George Lewis Graveson was born March, 23, 1904, in Brooklyn, N.Y., the oldest son of Elizabeth and Eli Graveson.  Growing up in Brooklyn, he worked as a messenger in the American Telephone and Telegraph legal department, from May 1918 to 1924. During this time, he enlisted in the U.S. Naval Reserve Force as a Fireman 3rd class.

He reenlisted as a Radioman Second Class, and his enlistment expired in 1929. In February, 1930 he was commissioned Ensign USNR with a communications designator. Studying at night and perfecting his skill as a radio operator, in September 1924, he got a job with the United Fruit Company as a ship's radio operator. In March, 1925, he had the opportunity to go to work for the WEAF, a radio station in New York City. WEAF went to NBC in November 1926 and in September 1928, he joined Electrical Research Products International (ERPI), a subsidiary of Western Electric, the engineering division of AT&T.

He married Gertrude Haff, a young nursing student in training at Brooklyn Hospital and moved to Amityville, Long Island. He worked for Western Electric and commuted to New York City via the Long Island Railroad. Graveson was active in local and church activities and kept busy with hobbies of fishing and Ham radio.

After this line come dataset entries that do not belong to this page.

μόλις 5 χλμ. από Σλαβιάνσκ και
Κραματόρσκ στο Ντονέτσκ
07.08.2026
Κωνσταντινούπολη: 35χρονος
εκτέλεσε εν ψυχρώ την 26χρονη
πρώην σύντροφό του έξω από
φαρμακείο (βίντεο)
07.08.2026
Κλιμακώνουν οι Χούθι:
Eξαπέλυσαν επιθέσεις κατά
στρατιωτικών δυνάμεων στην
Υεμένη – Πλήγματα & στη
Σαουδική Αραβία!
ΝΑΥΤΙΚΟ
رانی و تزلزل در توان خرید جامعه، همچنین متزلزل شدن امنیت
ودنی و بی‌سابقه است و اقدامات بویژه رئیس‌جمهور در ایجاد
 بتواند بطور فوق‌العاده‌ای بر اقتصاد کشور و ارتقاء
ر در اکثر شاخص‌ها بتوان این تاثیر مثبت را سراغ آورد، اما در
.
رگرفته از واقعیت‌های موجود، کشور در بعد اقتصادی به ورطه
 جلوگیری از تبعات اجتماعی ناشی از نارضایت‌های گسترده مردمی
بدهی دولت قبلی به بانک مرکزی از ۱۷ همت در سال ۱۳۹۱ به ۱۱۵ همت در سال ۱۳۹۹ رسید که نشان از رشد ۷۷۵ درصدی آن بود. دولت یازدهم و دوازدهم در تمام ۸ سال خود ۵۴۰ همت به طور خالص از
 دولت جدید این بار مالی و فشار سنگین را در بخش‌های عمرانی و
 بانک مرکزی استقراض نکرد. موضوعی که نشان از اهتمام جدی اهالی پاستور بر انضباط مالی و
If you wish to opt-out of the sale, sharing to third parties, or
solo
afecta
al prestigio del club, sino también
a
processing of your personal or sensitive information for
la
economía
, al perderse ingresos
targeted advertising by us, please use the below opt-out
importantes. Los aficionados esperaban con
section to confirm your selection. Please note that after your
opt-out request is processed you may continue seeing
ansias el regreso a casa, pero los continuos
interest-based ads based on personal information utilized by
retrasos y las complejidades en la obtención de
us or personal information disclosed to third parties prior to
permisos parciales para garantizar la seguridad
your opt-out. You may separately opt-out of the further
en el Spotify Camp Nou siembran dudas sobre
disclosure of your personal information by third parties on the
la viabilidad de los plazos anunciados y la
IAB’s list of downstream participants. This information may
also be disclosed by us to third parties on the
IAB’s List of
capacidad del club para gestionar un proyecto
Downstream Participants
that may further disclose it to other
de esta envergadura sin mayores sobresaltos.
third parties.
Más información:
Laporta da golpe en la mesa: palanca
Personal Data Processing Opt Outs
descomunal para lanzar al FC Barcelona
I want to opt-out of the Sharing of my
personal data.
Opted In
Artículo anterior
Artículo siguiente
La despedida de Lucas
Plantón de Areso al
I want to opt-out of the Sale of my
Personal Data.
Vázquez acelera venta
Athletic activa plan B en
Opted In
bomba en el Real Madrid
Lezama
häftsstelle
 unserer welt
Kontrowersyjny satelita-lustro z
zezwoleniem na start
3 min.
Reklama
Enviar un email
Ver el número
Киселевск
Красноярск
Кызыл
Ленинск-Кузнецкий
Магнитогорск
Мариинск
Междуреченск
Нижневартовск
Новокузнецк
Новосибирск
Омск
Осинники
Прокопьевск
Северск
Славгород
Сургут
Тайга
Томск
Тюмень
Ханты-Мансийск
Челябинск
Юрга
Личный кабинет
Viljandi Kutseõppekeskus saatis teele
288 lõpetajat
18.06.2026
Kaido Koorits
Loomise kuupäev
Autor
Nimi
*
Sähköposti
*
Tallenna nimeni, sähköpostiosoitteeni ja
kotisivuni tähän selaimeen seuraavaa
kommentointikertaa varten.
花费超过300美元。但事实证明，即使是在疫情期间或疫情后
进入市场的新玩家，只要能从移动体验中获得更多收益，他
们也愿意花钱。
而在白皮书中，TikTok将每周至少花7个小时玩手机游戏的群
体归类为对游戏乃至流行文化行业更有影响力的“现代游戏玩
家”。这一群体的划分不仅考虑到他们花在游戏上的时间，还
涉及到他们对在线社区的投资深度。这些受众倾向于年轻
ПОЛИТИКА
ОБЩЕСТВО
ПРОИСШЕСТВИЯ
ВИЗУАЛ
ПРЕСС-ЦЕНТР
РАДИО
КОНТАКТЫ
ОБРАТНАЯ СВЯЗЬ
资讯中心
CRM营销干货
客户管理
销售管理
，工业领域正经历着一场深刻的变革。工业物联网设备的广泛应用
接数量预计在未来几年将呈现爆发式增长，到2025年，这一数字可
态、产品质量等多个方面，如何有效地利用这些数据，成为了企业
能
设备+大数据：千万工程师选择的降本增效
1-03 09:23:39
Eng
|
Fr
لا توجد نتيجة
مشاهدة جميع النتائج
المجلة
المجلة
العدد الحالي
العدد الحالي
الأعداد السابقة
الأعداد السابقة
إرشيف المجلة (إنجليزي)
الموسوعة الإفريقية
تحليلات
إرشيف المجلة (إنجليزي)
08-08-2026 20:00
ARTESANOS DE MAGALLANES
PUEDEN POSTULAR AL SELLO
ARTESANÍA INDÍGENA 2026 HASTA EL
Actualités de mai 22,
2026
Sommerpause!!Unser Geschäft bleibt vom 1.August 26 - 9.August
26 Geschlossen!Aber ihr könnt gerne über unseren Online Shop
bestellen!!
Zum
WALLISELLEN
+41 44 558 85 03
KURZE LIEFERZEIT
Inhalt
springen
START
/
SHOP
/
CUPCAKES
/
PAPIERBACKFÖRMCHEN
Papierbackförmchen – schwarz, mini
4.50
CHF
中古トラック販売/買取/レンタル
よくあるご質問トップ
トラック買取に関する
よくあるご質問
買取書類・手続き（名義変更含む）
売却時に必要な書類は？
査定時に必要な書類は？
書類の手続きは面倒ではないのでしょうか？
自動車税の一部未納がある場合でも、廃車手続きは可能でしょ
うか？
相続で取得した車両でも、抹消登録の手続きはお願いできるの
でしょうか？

In 1939, he was in charge of the audio portion of the General Motors exhibit, Futurama, at the New York World's Fair.

At the outset of World War Two, Graveson took a leave of absence from Western Electric and went on active duty with the Navy, in July, 1941, first working in communications at Third Naval District Headquarters, 90 Church Street and then going overseas to England as Commander for Communications in the Office of Strategic Services (OSS).

He returned home in 1945 and to the retired reserve as a commander. He took up where he left off in 1941 and once again took part in community affairs, becoming president of the board of education of Amityville High School.  In 1954, he became Engineering Director of Radio Free Europe, with offices in Munich, Germany. Continuing in that position for four years. He retired from Western Electric in 1964, and began to spend winters in Florida, eventually moving to Plantation, Fla. full time in 1968. He set up his radio equipment and became a regular member of several Ham nets.

He passed way on Feb. 8, 2000.

Close up of slide markings on SM Ace and.45-.22 Unit

Close-up of slide markings on .45-.22 Conversion Unit U104 and Service Model Ace SM1997.